Kudos to Maria Lagos and the SF Chronicle for a well researched, powerfully written, and well supplemented (with helpful explanations of the law that are usually ignored by journalists) feature on Jessica's Law, California's sex offender zoning restriction adopted by voters in 2006 [no online version until Tuesday]. Proposition 83 made any place within 2,000 feet of parks, schools, or other places habituated by children, off limits to residence by registered sex offenders. The latter include all persons convicted after 2006 of any of a long list of crimes (some of which are helpfully listed in the story, including kidnapping and rape, and annoying or molesting a child among others). The law allows authorities to monitor those under the registration with GPS, but does not require authorities to do so, nor does it authorize the funding to pay for that very expensive equipment. As a result, according to Lagos, the law only really impacts those registered who happen to be on parole or probation, where state or county officials have a mandate (and resources) to monitor them, a status that under current law ends for most registered offenders within five years. In short, the law does not apply to most of the state's actual sex offenders (that is those convicted before 2006 and those who have not yet been convicted, surely a larger number than those convicted after 2006), and only applies to those folks for three or five years; after that has little practical enforceability.
Lagos demonstrates that it is not just the under reach of the law that is fatal to its purported public safety mission. Jessica's law emerged in Florida where a sex offender on probation kidnapped the nine year old girl next door, raping her, burying her alive, where she later died. Because of the outrage, the law focused on where sex offenders live (really the outrage should have been about the failure of probation to notify the Lundfords), but experts see no real link between where sex offenders live and where they can contact their victims. After all, some pedophiles will attempt to contact kids in parks, at school, in church, at the homes of their relatives. in none of these situations is it necessary or even particularly helpful for the sex offender to actually live nearby (only those with the least self control since it will obviously bring great attention to their immediate vicinity). The most visible impact of the law is on the large number of registered persons who because they are on parole or probation are forced to be officially homeless. As the Chronicle illustrates in a graphic with the story, only several small areas of San Francisco, the Presidio (a national park), Lake Merced, and a few bits of Bay side waterfront are outside the ban zone.
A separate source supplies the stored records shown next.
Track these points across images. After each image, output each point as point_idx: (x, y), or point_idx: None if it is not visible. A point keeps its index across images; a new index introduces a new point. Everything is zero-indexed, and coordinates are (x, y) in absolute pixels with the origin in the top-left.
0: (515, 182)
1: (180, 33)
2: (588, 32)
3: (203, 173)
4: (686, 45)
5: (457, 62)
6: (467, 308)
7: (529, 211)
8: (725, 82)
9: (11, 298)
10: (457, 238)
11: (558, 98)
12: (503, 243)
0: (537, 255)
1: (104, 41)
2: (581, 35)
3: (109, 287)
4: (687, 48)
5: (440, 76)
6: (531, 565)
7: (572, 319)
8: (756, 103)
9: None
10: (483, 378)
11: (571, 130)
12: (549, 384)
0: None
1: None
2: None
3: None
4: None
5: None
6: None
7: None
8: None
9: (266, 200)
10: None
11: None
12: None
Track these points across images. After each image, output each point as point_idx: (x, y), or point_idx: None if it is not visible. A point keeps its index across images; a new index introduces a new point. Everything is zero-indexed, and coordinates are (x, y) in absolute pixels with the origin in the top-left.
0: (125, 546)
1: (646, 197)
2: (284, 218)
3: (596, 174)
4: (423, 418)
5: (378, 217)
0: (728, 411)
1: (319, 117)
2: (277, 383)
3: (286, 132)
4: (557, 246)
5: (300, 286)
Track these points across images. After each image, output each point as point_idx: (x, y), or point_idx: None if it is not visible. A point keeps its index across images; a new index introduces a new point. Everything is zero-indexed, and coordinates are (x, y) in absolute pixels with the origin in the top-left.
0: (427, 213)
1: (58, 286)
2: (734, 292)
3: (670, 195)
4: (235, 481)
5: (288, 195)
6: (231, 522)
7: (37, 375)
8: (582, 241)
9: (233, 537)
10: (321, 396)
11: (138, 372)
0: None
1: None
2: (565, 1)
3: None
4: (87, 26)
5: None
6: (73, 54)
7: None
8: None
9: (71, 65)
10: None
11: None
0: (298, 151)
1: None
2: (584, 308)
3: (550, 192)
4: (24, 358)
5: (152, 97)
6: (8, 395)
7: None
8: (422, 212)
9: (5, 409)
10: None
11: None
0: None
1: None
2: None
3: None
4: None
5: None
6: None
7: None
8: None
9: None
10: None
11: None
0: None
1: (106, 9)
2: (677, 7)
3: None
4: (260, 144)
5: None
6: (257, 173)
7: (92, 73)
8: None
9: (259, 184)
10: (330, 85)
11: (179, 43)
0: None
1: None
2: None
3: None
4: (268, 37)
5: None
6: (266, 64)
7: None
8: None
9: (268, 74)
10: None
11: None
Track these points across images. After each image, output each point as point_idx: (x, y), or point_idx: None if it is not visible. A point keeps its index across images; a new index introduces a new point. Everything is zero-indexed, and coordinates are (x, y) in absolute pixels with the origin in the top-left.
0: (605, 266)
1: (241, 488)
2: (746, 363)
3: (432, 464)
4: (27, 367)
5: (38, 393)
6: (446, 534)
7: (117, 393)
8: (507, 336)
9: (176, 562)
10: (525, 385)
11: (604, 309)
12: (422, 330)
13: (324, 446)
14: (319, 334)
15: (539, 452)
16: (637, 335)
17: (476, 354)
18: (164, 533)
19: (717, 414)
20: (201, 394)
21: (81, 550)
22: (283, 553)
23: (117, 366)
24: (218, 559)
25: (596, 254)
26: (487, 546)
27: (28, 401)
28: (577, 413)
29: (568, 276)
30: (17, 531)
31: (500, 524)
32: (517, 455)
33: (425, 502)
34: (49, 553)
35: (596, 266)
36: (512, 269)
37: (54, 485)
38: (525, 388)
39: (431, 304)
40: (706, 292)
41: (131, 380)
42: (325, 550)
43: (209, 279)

So what does Jessica's law do? It protects property values. Economic research has documented that home prices drop measurably in the vicinity of a sex offender. Leigh Linden and Jason Rockoff, in an innovative study (published in the American Economic Review but here's the ssrn version) using registration information to calculate price variations in home sales by proximity to actual sex offenders, found that the home next door dropped 12% in value and the average home in the immediate vicinity was 4% (that may seem small, but given the signal to noise ratio in this kind of research its amazing they found a significant effect). One way of understanding the underlying logic of Jessica's law is that it protects homeowners from the danger that their home will be very close to that of a sex offender.
In several forthcoming articles I argue that home ownership, especially in the inflated form it took (especially here in California) in America from 1980 on, has been a crucial predisposing factor in making Americans prepared to support governing through crime and mass incarceration. Most of the war on crime makes no sense in terms of protecting victims from violent crime (sex or otherwise). If that is what we wanted to do, we would flood inner city neighborhoods with cops and social services at a fraction of the cost of our prisons. But that is not where the home owners are. Prisons, and expensive supplements like Jessica's law, make little sense as crime fighters, they make lots of sense as ways for politicians to reassure homeowning voters that those politicians are doing everything possible to protect their property values.